◇ MANIFESTO

Who Am I?

I'm Tibo, 36, French, living in Phuket, Thailand. I run a YouTube channel called Tibo Denz where I challenge myself to learn completely new skills and build things I have no business building. The channel is the honest, unfiltered version, including the parts where it all goes wrong.

I'm also a developer and entrepreneur. I consult for US companies and run Devmystify, an AI and dev education brand. But this channel is purely about building things and challenging myself.

If you've ever wondered what I'm actually doing with a 3D-printed Iron Man suit and a five-month diet, here's the honest version.

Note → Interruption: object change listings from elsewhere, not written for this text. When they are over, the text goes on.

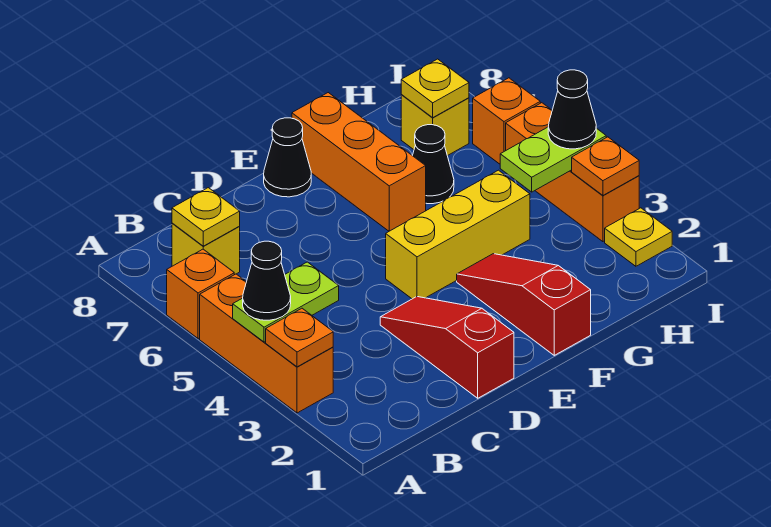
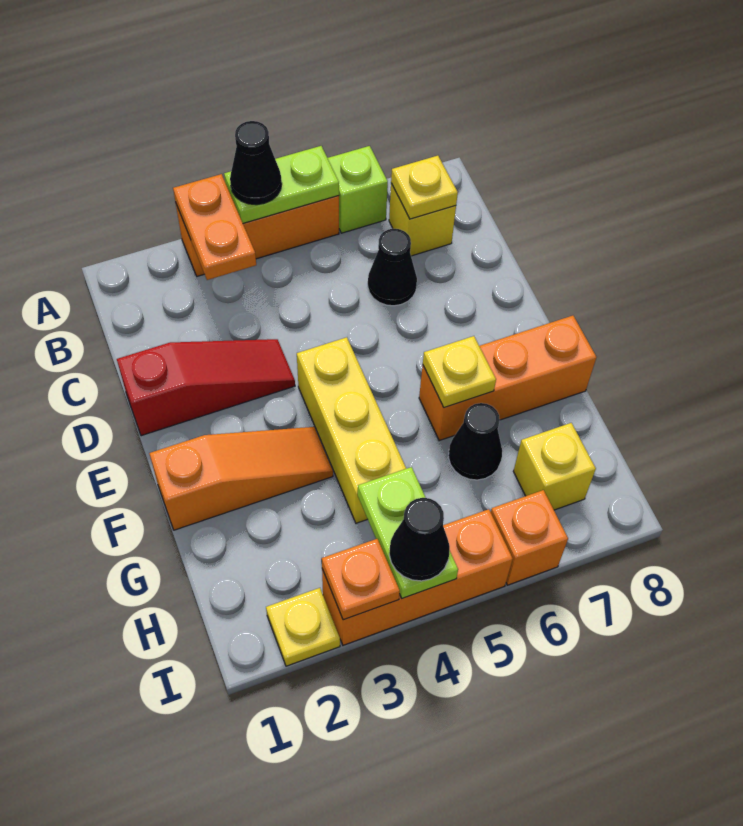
orange 1x1 plate [266,308,333,367] -> orange 1x2 plate [173,174,256,280]
lime 1x2 plate [233,262,339,342] -> lime 1x2 plate turned to [224,146,339,223]
orange 1x1 brick [167,249,234,339] -> lime 1x1 brick [328,146,388,233]
black 1x1 cone [264,118,311,197] -> black 1x1 cone moved to [368,229,417,306]
red 1x3 slope [457,254,591,355] -> orange 1x3 slope [149,427,333,530]
yellow 1x1 plate [401,59,469,117] -> yellow 1x1 plate moved to [423,336,496,408]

It started with a deathbed vision

One day I saw myself on my deathbed, surrounded by family, asking what I'd regret. Only one thing came up: I'd been saying I'd get a six-pack since I was a teenager and never made it stick. Not relationships, not work, not the projects I never built. Just that one body I was supposed to forge.

YouTube turned out to be my finishing engine

Then I noticed something weird. I have ADHD, I never finish anything, and yet I was finishing a video every two weeks, like clockwork.

Each video is basically a quest: pick a thing, commit on camera, ship it. That shape works on my brain. So on January 16th, I asked: what if I pointed the same engine at the one thing I've never solved? Next morning I shot the announcement. By the end of that week I was tracking calories, macros, hitting the gym. Haven't stopped since.

I'm still figuring out why public works

I don't fully know why doing something for a video makes it easier. What I know is the data: anything I commit to on camera, I finish. Anything I commit to privately, I don't. Public accountability is the secret sauce.

Why “Iron Man suit” specifically

The suit is the proof. If I lose the weight but the suit isn't ready, I just lost weight. If I build the suit but I don't fit in it, I have a $1,500 plastic statue mocking me from the workshop forever. Both have to actually happen.

I've wanted to build a full Iron Man suit since I got my first 3D printer three years ago. Add the six-pack I've been chasing since I was a teenager, and you've got two long-standing dreams stapled together with a public deadline. Very little downside if I fail. Massive upside if I succeed.

Honestly, at this point I'm realizing I just enjoy challenges that are hard, no matter the type (food, workouts, builds). My mom asked me last week if I was a masochist. I'm still thinking about it.

What happens on the other side

When I fit in the suit, the next arc opens: putting on muscle for another superhero. This opens doors for me. After that, more challenges I can't predict yet. That's the game I'm actually playing.

What I want from you

My favourite part of doing this is when people tell me my challenges helped them start learning or doing something of their own. That's absolutely amazing, and it's basically the whole point.

I'm just trying to be entertaining, and to show that anyone can do anything, if you wrap it in a quest with rules and rewards. Same as a WoW quest. Same as a video. Same engine.

If watching me try to pull this off makes you start your own dumb little quest, that's the whole thing landing.